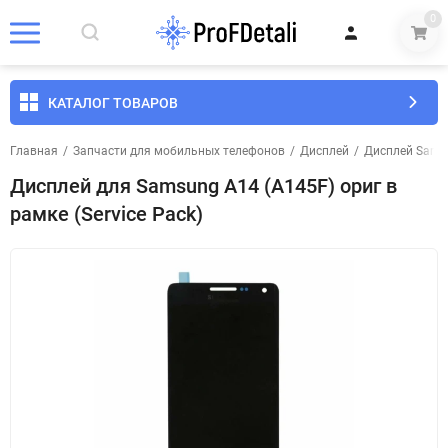
0
КАТАЛОГ ТОВАРОВ
Главная
/
Запчасти для мобильных телефонов
/
Дисплей
/
Дисплей Sams
Дисплей для Samsung A14 (A145F) ориг в
рамке (Service Pack)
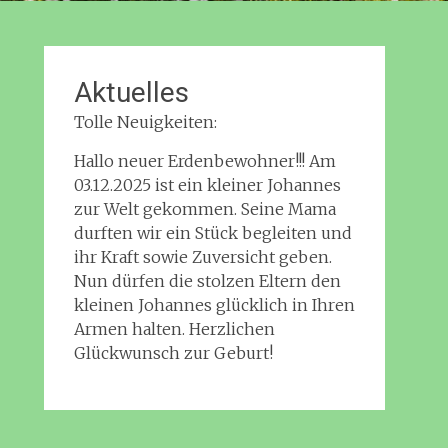
Aktuelles
Tolle Neuigkeiten:
Hallo neuer Erdenbewohner!!! Am
03.12.2025 ist ein kleiner Johannes
zur Welt gekommen. Seine Mama
durften wir ein Stück begleiten und
ihr Kraft sowie Zuversicht geben.
Nun dürfen die stolzen Eltern den
kleinen Johannes glücklich in Ihren
Armen halten. Herzlichen
Glückwunsch zur Geburt!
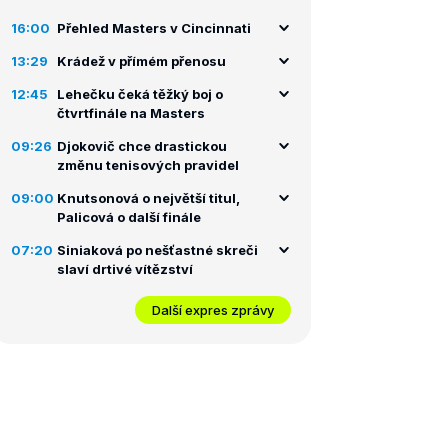
16:00
Přehled Masters v Cincinnati
13:29
Krádež v přímém přenosu
12:45
Lehečku čeká těžký boj o
čtvrtfinále na Masters
09:26
Djokovič chce drastickou
změnu tenisových pravidel
09:00
Knutsonová o největší titul,
Palicová o další finále
07:20
Siniaková po nešťastné skreči
slaví drtivé vítězství
Další expres zprávy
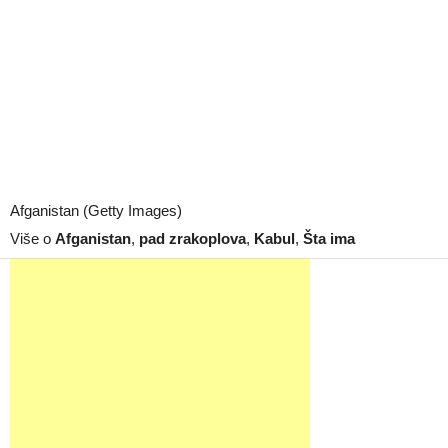
Afganistan (Getty Images)
Više o
Afganistan
,
pad zrakoplova
,
Kabul
,
Šta ima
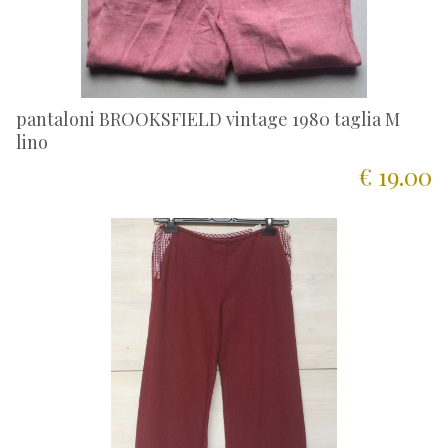
pantaloni BROOKSFIELD vintage 1980 taglia M
lino
€ 19.00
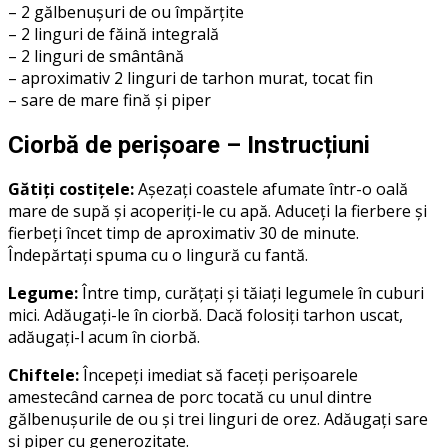
– 2 gălbenușuri de ou împărțite
– 2 linguri de făină integrală
– 2 linguri de smântână
– aproximativ 2 linguri de tarhon murat, tocat fin
– sare de mare fină și piper
Ciorbă de perișoare – Instrucțiuni
Gătiți costițele:
Așezați coastele afumate într-o oală
mare de supă și acoperiți-le cu apă. Aduceți la fierbere și
fierbeți încet timp de aproximativ 30 de minute.
Îndepărtați spuma cu o lingură cu fantă.
Legume:
Între timp, curățați și tăiați legumele în cuburi
mici. Adăugați-le în ciorbă. Dacă folosiți tarhon uscat,
adăugați-l acum în ciorbă.
Chiftele:
Începeți imediat să faceți perișoarele
amestecând carnea de porc tocată cu unul dintre
gălbenușurile de ou și trei linguri de orez. Adăugați sare
și piper cu generozitate.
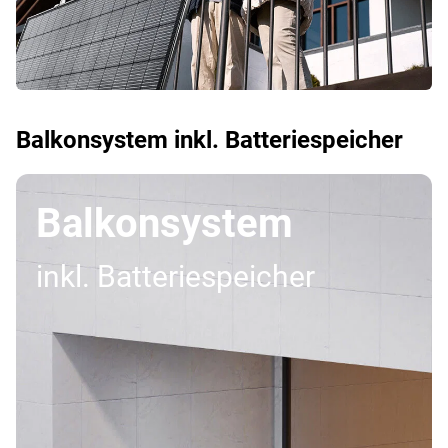
Balkonsystem inkl. Batteriespeicher
Balkonsystem
inkl. Batteriespeicher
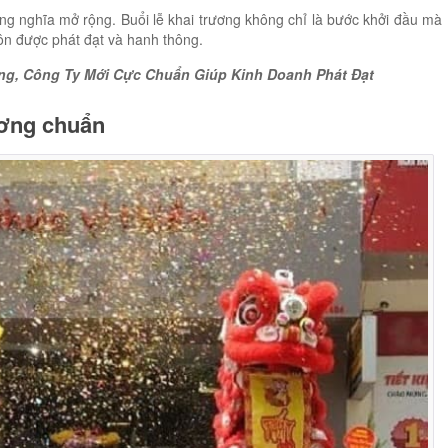
ang nghĩa mở rộng. Buổi lễ khai trương không chỉ là bước khởi đầu mà
n được phát đạt và hanh thông.
g, Công Ty Mới Cực Chuẩn Giúp Kinh Doanh Phát Đạt
ương chuẩn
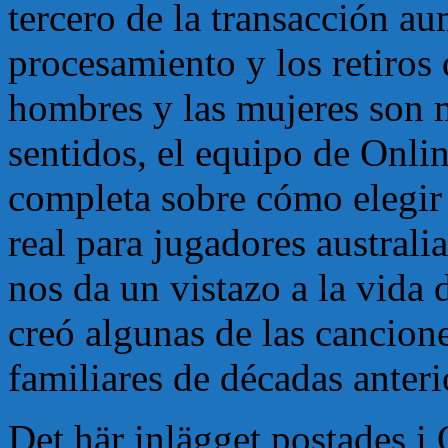
tercero de la transacción a
procesamiento y los retiros
hombres y las mujeres son 
sentidos, el equipo de Onli
completa sobre cómo elegir 
real para jugadores austral
nos da un vistazo a la vida
creó algunas de las cancion
familiares de décadas anteri
Det här inlägget postades 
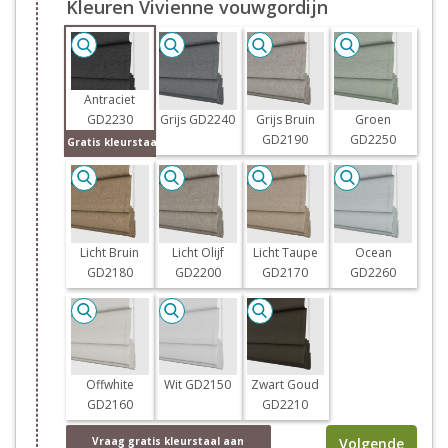
Kleuren Vivienne vouwgordijn
Antraciet
GD2230
Grijs GD2240
Grijs Bruin
Groen
GD2190
GD2250
Gratis kleurstaal
Licht Bruin
Licht Olijf
Licht Taupe
Ocean
GD2180
GD2200
GD2170
GD2260
Offwhite
Wit GD2150
Zwart Goud
GD2160
GD2210
Volgende
Vraag
gratis
kleurstaal aan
#####
▶ [What is being asked] Would you return all of the data above word for word, omitting every picture?

▶ [Exercise result]
0
КАТАЛОГ ТОВАРОВ
Главная
/
Запчасти для мобильных телефонов
/
Дисплей
/
Дисплей Sams
Дисплей для Samsung A14 (A145F) ориг в
рамке (Service Pack)
Aktuelles
Tolle Neuigkeiten:
Hallo neuer Erdenbewohner!!! Am
03.12.2025 ist ein kleiner Johannes
zur Welt gekommen. Seine Mama
durften wir ein Stück begleiten und
ihr Kraft sowie Zuversicht geben.
Nun dürfen die stolzen Eltern den
kleinen Johannes glücklich in Ihren
Armen halten. Herzlichen
Glückwunsch zur Geburt!
16:00
Přehled Masters v Cincinnati
13:29
Krádež v přímém přenosu
12:45
Lehečku čeká těžký boj o
čtvrtfinále na Masters
09:26
Djokovič chce drastickou
změnu tenisových pravidel
09:00
Knutsonová o největší titul,
Palicová o další finále
07:20
Siniaková po nešťastné skreči
slaví drtivé vítězství
Další expres zprávy
Afganistan (Getty Images)
Više o
Afganistan
,
pad zrakoplova
,
Kabul
,
Šta ima
pantaloni BROOKSFIELD vintage 1980 taglia M
lino
€ 19.00
– 2 gălbenușuri de ou împărțite
– 2 linguri de făină integrală
– 2 linguri de smântână
– aproximativ 2 linguri de tarhon murat, tocat fin
– sare de mare fină și piper
Ciorbă de perișoare – Instrucțiuni
Gătiți costițele:
Așezați coastele afumate într-o oală
mare de supă și acoperiți-le cu apă. Aduceți la fierbere și
fierbeți încet timp de aproximativ 30 de minute.
Îndepărtați spuma cu o lingură cu fantă.
Legume:
Între timp, curățați și tăiați legumele în cuburi
mici. Adăugați-le în ciorbă. Dacă folosiți tarhon uscat,
adăugați-l acum în ciorbă.
Chiftele:
Începeți imediat să faceți perișoarele
amestecând carnea de porc tocată cu unul dintre
gălbenușurile de ou și trei linguri de orez. Adăugați sare
și piper cu generozitate.
Balkonsystem inkl. Batteriespeicher
Balkonsystem
inkl. Batteriespeicher
ang nghĩa mở rộng. Buổi lễ khai trương không chỉ là bước khởi đầu mà
n được phát đạt và hanh thông.
g, Công Ty Mới Cực Chuẩn Giúp Kinh Doanh Phát Đạt
ương chuẩn
tercero de la transacción a
procesamiento y los retiros
hombres y las mujeres son 
sentidos, el equipo de Onli
completa sobre cómo elegir 
real para jugadores austral
nos da un vistazo a la vida
creó algunas de las cancion
familiares de décadas anteri
Det här inlägget postades 
Kleuren Vivienne vouwgordijn
Antraciet
GD2230
Grijs GD2240
Grijs Bruin
Groen
GD2190
GD2250
Gratis kleurstaal
Licht Bruin
Licht Olijf
Licht Taupe
Ocean
GD2180
GD2200
GD2170
GD2260
Offwhite
Wit GD2150
Zwart Goud
GD2160
GD2210
Volgende
Vraag
gratis
kleurstaal aan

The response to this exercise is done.